So I was reading up on RNNs in a book called “Hands-on Machine Learning with Scikit-Learn, Keras & TensorFlow” by Aurelien Geron. I came across a very simple implementation for a sequence-to-sequence RNN using Keras:
seq2seq_model = tf.keras.Sequential([
tf.keras.layers.SimpleRNN(32, return_sequences=True, input_shape=[None, 5]),
tf.keras.layers.Dense(14)
])
This is supposed to take an arbitrary amount of time steps(in this case 52) with 5 features each and create a vector containing the next 2 weeks of predictions for each day, for each time step.
this is taken from the repo:
https://github.com/ageron/handson-ml3/blob/main/15_processing_sequences_using_rnns_and_cnns.ipynb
but it is not needed to understand this question.

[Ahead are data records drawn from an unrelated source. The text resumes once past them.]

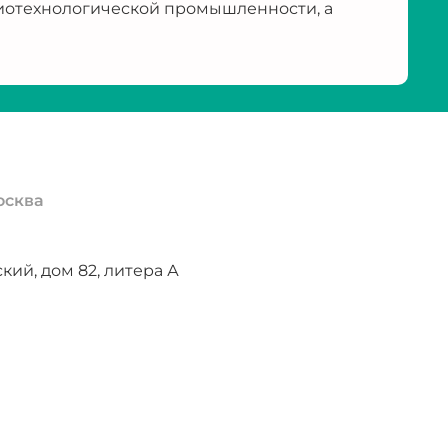
иотехнологической промышленности, а
осква
ий, дом 82, литера А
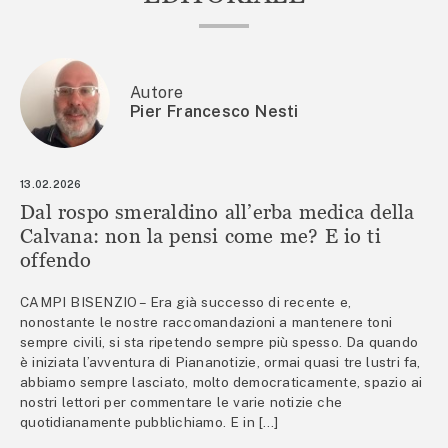
Autore
Pier Francesco Nesti
13.02.2026
Dal rospo smeraldino all’erba medica della
Calvana: non la pensi come me? E io ti
offendo
CAMPI BISENZIO – Era già successo di recente e,
nonostante le nostre raccomandazioni a mantenere toni
sempre civili, si sta ripetendo sempre più spesso. Da quando
è iniziata l’avventura di Piananotizie, ormai quasi tre lustri fa,
abbiamo sempre lasciato, molto democraticamente, spazio ai
nostri lettori per commentare le varie notizie che
quotidianamente pubblichiamo. E in […]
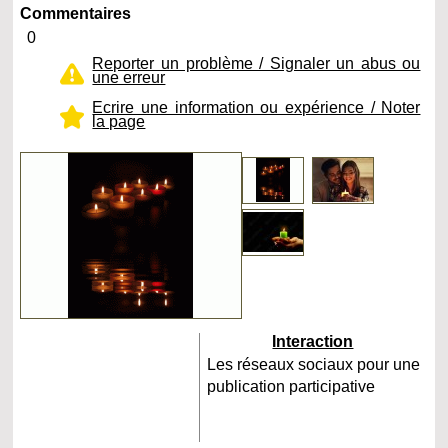
Commentaires
0
Reporter un problème / Signaler un abus ou
une erreur
Ecrire une information ou expérience / Noter
la page
Interaction
Les réseaux sociaux pour une
publication participative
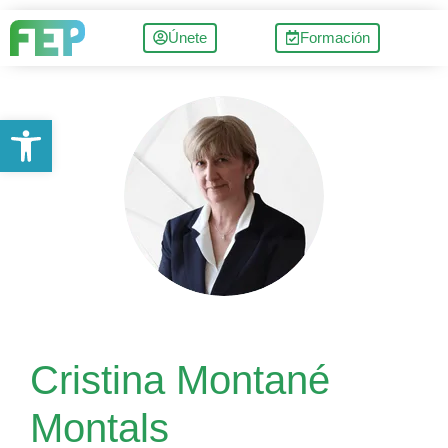
Únete
Formación
Abrir barra de herramientas
Cristina Montané
Montals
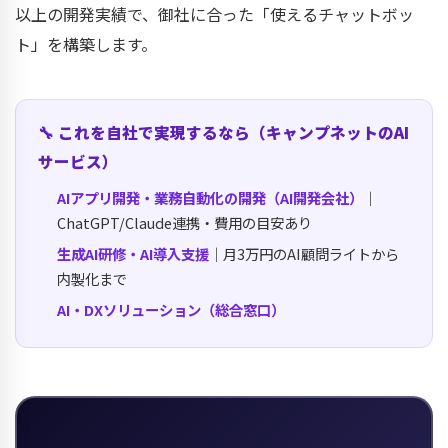
以上の開発実績で、御社に合った「使えるチャットボッ
ト」を構築します。
🔧 これを自社で実現するなら（キャンプネットのAI
サービス）
AIアプリ開発・業務自動化の開発（AI開発会社）
｜
ChatGPT/Claude連携・費用の目安あり
生成AI研修・AI導入支援
｜月3万円のAI顧問ライトから
内製化まで
AI・DXソリューション（総合窓口）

So the time series data is passed along in sequence lengths of 56. So after calling predict we effectively get 56 prediction vectors each with 14 days of predictions (the first 51 used by training and the last one being the actual prediction). My question is: if there are 32 input neurons that each take a previous time step, how do we get 56 predictions if, for the first 31 time steps, there are not enough time steps before them to pass as inputs to all the neurons? are all the missing features set to 0? How is the forward pass completed in these cases? How is backpropagation on these cases useful when we are trying to train a model to predict using the full 52 time step data? I’m looking for Keras specific answers and also some general insight into this.
I tried running this code:
X = mulvar_valid.to_numpy()[np.newaxis, :seq_length]
y_pred_14 = seq2seq_model.predict(np.asarray(X).astype(np.float32))
print(len(y_pred_14[0]))
And found the predictions to have 56 vectors. I expected a 32-sized window rolling across the 56 time steps to produce around 20 prediction vectors.